Fossé wrote this work whilst garrisoned at Nancy where he was involved in training and educating the troops. He divides his work into three parts: the first discussing various forms of constructing fortifications; the second, the manner in which small entrenchments and outworks were to be attacked; and, the third, the best methods of producing coloured military maps and charts. The attractive plates, which show, for example, the ‘Application de la fortification de campagne’, ‘Defenses de postes’, and a ‘Plan d’un chateau escarpe occupé par 300 hommes disposés à se défenre contre un attaque d’emblée’, were originally drawn by Fossé. They were engraved by Louis Marin Bonnet, who utilised the crayon manner colour-printing technique which he claimed to have invented. Although his assertion ‘to the discovery of the whole method is out of the question, he at least seems to have been the first to imitate the quality of pastel by printing a crayon engraving in various colours, apparently using a plate for each tone . . . . His pigment seems to have been comparatively permanent in colour’ (Hind, A short history of engraving and etching p. 288).

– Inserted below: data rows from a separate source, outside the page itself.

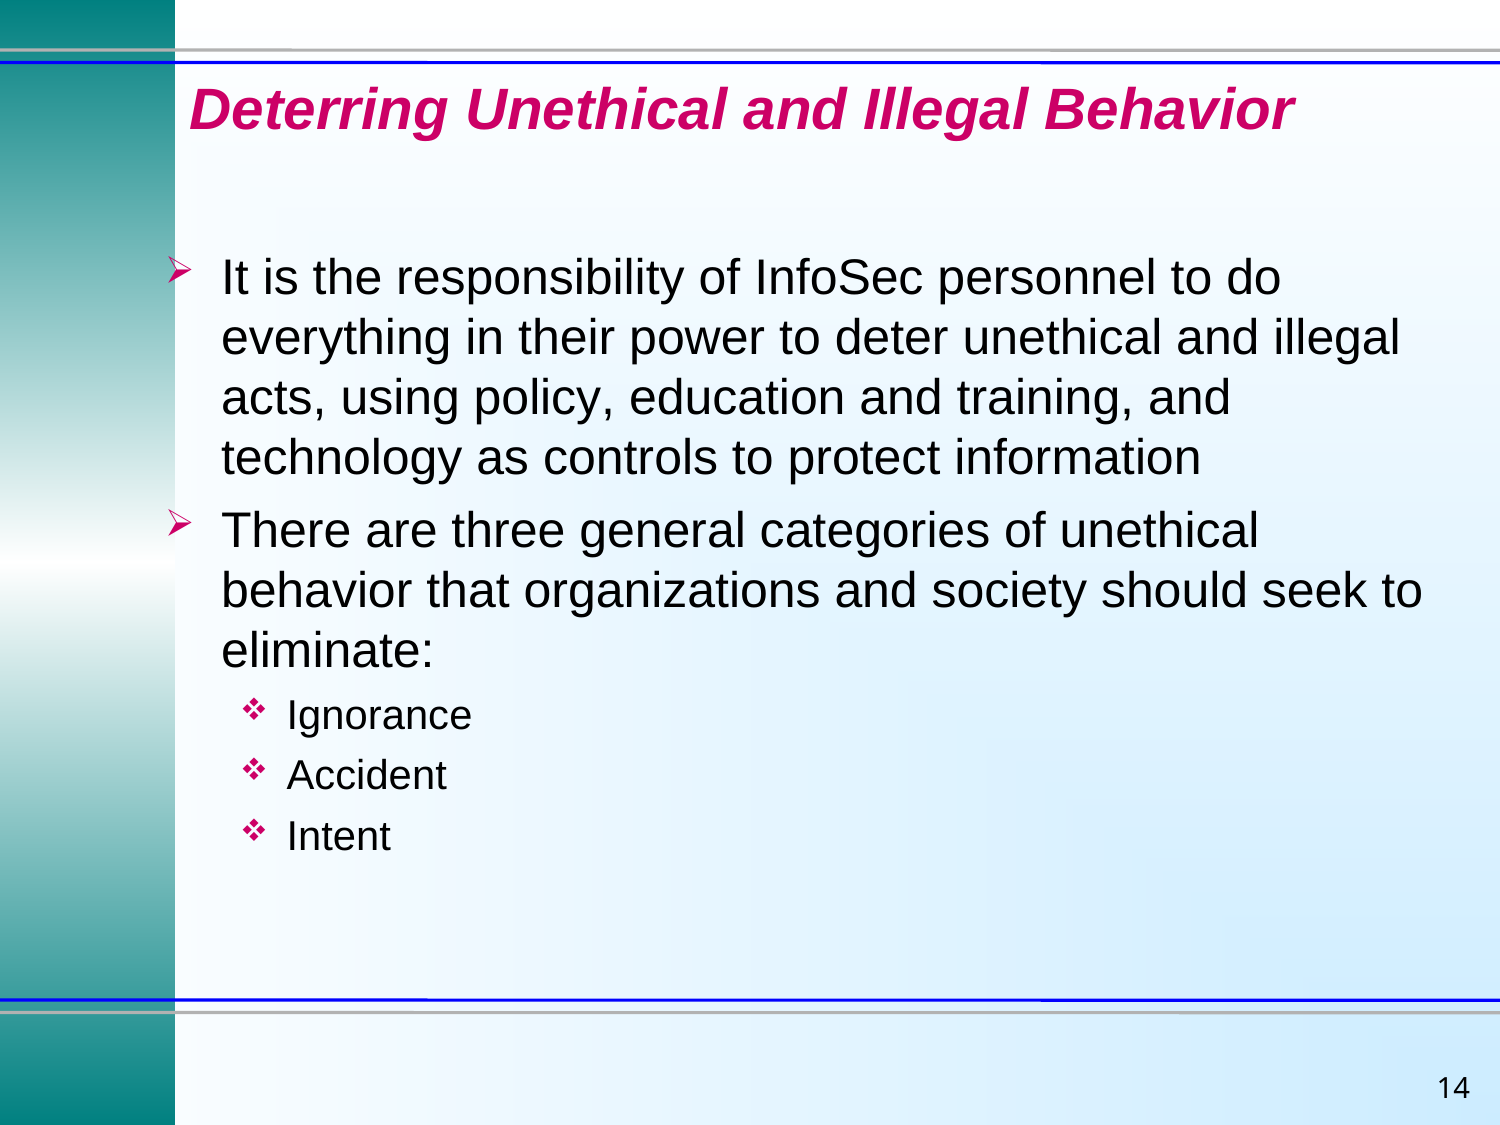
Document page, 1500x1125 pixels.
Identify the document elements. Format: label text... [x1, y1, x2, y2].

picture [175, 1002, 1500, 1011]
text_box Deterring Unethical and Illegal Behavior [174, 62, 1451, 151]
picture [175, 0, 1500, 48]
picture [175, 52, 1500, 61]
text_box It is the responsibility of InfoSec personnel to do everything in their power to deter unethical and illegal acts, using policy, education and training, and technology as controls to protect information There are three general categories of unethical behavior that organizations and society should seek to eliminate: Ignorance Accident Intent [149, 237, 1450, 950]
picture [175, 1015, 1500, 1125]
picture [175, 65, 1500, 998]
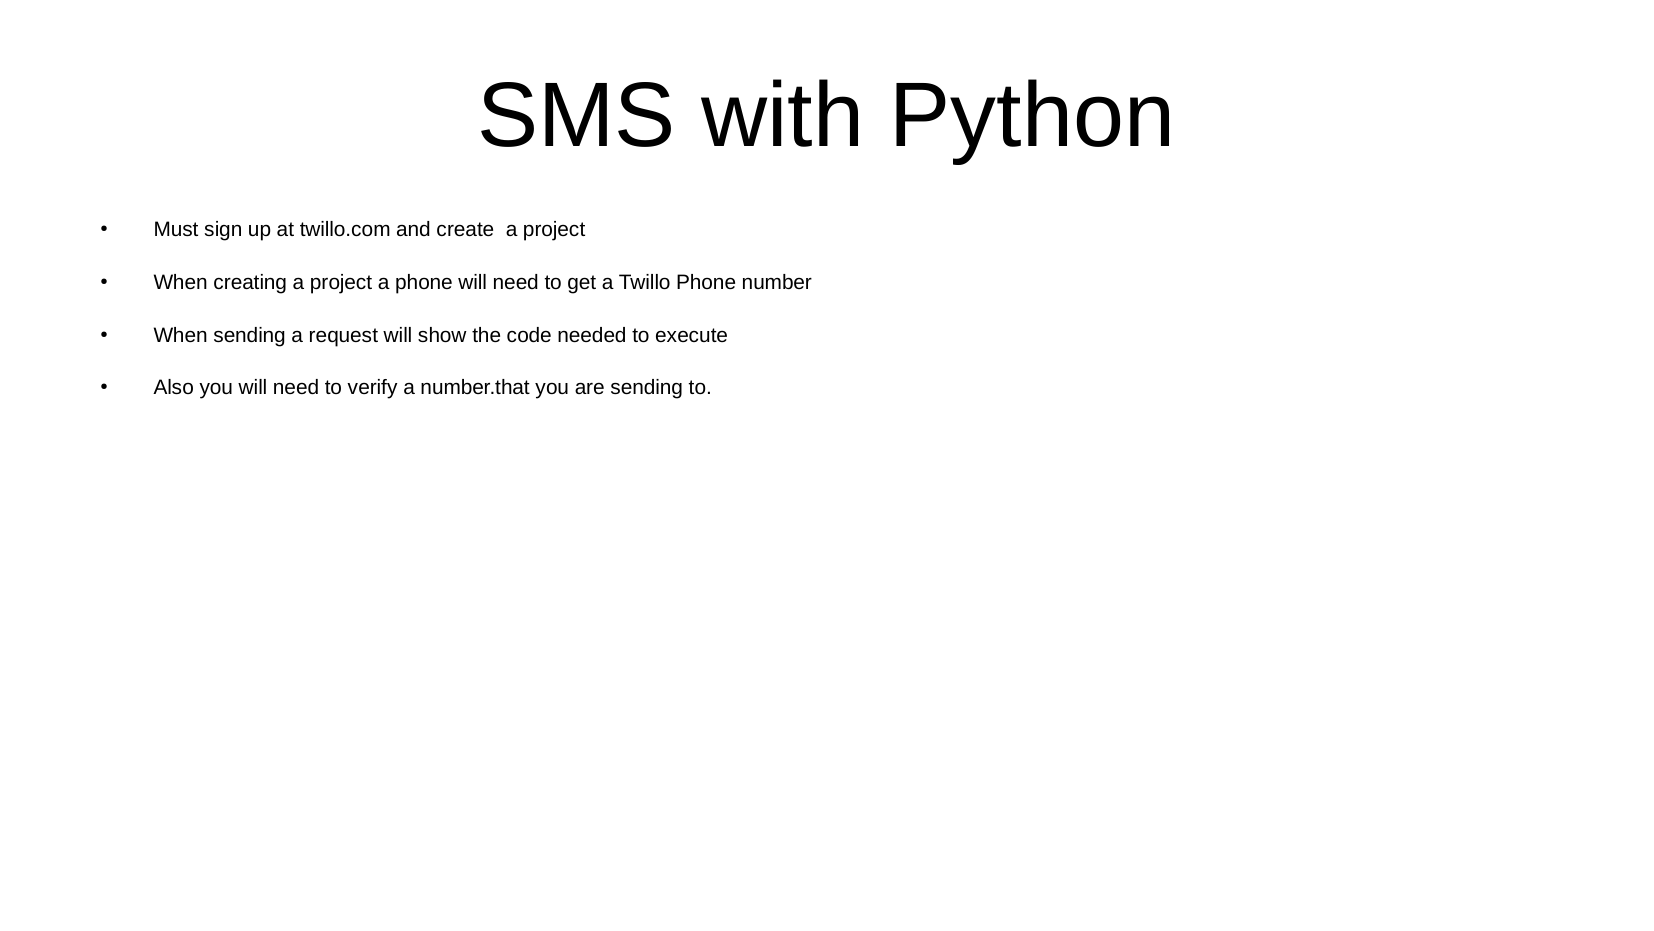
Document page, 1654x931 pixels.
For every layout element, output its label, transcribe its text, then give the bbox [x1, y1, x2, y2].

title SMS with Python [82, 37, 1571, 193]
list Must sign up at twillo.com and create a project When creating a project a phone will need to get a Twillo Phone number When sending a request will show the code needed to execute Also you will need to verify a number.that you are sending to. [82, 217, 1606, 886]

Inserted in this copy are three additional leaves with a manuscript biographical note on the author signed, Alexandre Fossé 1858, and two copies of the letter sent by Louis XVI to Charles Fossé in 1785 awarding him the cross of the Order of St Louis, an honour given to exceptional officers. Fossé’s military career ended, in 1793, when he was accused of being a royalist. He later accepted a post at the ministry of finance where he remained until 1812, retiring at the age of 78.
Brunet II 1354; Graesse II 620; Waddleton, Books with colour printed illustrations 1783.2.